Wer Carsten Mohr nicht näher kannte, hielt ihn für einen der Stillen im Lande. Der äußere Anschein trog. Carsten Mohr war stets ein Mann von Prinzipien, Entschlossenheit und Tatkraft. Er bewies dies bereits im Alter von 19 Jahren als Student, als er 1972 sein Jurastudium an der Freien Universität Berlin aufnehmen wollte. Seine Empörung über die Berliner Mauer veranlasste ihn, in einer Fluchthelfer-Organisation mitzuwirken. Am 12.05.1962 begab er sich - für einen Westdeutschen damals noch unproblematisch möglich - nach Ostberlin, um als Bote die Verabredung eines Tunnelbaus zu vermitteln; auch sollte das mysteriöse Verschwinden eines Fluchthelfers im Ostteil der Stadt geklärt werden. In Ostberlin angekommen wurde er, da das MfS einen Spitzel eingeschleust hatte, noch am selben Tage verhaftet. Nach menschenrechtswidriger Untersuchungshaft mit Tag-und-Nacht-Verhören wurde er in einem - dem seinerzeit ersten - Schauprozess vor dem Obersten Gericht der DDR vom Generalstaatsanwalt mit sich überschlagender Stimme als "Mörder" inkriminiert. Vorwand hierfür war, dass in anderer Sache, mit der der Student Mohr, wie auch den Ostberliner Behörden bekannt war, nicht das allergeringste zu tun hatte, ein Grenzposten von einem Fluchthelfer erschossen worden war. Für Carsten Mohr bedurfte es wenig Phantasie sich auszumalen, welche Strafe ihm nunmehr drohte.

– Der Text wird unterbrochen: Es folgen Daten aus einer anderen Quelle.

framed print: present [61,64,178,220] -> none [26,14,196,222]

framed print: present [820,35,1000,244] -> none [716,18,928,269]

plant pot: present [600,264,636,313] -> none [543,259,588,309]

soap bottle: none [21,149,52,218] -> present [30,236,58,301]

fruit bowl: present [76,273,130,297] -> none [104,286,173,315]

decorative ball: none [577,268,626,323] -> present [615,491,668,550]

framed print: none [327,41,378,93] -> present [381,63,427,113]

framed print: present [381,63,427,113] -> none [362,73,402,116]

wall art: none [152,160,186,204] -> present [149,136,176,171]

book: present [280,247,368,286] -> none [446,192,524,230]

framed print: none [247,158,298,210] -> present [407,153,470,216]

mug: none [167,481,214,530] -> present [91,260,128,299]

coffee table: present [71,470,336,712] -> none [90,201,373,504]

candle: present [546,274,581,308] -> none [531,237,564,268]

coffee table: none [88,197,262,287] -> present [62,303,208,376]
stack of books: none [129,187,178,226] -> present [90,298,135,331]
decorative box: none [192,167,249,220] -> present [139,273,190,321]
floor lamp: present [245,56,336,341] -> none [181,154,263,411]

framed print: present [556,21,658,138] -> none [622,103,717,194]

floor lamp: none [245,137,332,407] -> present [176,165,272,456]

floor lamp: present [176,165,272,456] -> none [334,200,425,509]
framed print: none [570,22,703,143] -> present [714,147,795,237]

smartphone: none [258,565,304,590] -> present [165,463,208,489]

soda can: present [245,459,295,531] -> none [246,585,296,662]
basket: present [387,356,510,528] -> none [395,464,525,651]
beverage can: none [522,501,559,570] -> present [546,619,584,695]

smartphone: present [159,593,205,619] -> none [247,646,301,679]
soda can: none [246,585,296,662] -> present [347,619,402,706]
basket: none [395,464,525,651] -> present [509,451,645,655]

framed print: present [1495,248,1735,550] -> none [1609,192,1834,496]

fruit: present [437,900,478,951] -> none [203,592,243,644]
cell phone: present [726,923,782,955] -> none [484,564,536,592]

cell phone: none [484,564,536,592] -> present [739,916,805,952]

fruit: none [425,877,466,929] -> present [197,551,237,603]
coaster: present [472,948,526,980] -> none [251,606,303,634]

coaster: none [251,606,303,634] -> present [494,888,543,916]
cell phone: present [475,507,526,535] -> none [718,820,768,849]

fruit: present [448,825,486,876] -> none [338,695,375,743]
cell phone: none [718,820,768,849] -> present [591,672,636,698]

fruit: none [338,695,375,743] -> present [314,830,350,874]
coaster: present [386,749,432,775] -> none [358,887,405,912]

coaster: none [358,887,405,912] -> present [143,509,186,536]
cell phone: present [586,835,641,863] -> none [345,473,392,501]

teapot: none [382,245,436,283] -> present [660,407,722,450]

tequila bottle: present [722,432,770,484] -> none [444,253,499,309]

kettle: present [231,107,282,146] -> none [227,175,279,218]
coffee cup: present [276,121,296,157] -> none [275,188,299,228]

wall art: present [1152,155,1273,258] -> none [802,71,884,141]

Dass er am 04.07.1962 „nur" wegen „staatsgefährdender Gewaltakte" und „Verleitung zum Verlassen der Deutschen Demokratischen Republik" zu 7 Jahren Zuchthaus verurteilt wurde, war so gesehen noch ein relatives Glück. Rechtsmittel gab es unter DDR-Bedingungen selbstverständlich nicht. Anschließend verbrachte Carsten Mohr Strafhaft unter MfS-Aufsicht im Hochsicherheitstrakt der für ihre besonders drückenden Haftbedingungen berüchtigten Anstalt Bautzen II.
Er hatte wieder „Glück", dass er nach etwas mehr als zweijähriger Haft von der Bundesregierung freigekauft werden konnte. Am 30.07.1964 kehrte er nach Westberlin zurück. Durch Karl Wilhelm Frick in dem von ihm u.a. herausgegebenen Sammelband „Opposition und Widerstand in der DDR", München 2002, hat das Wirken Carsten Mohrs historische Darstellung erfahren.
Im Januar 1975 trat Dr. Mohr als Richter in den Justizdienst ein. Aufgrund eigenen Erlebens war ihm in besonderer Weise bewusst, was Leiden in der Haft tatsächlich bedeutet. Vielleicht auch deswegen war sein Urteil - auch in Staatsschutzsachen - stets abgewogen. In der Kollegenschaft genoss er Vertrauen; bis zuletzt wurde er immer wieder zum Mitglied des Präsidialrats der Hamburger Gerichte gewählt. Er wird der Justiz fehlen.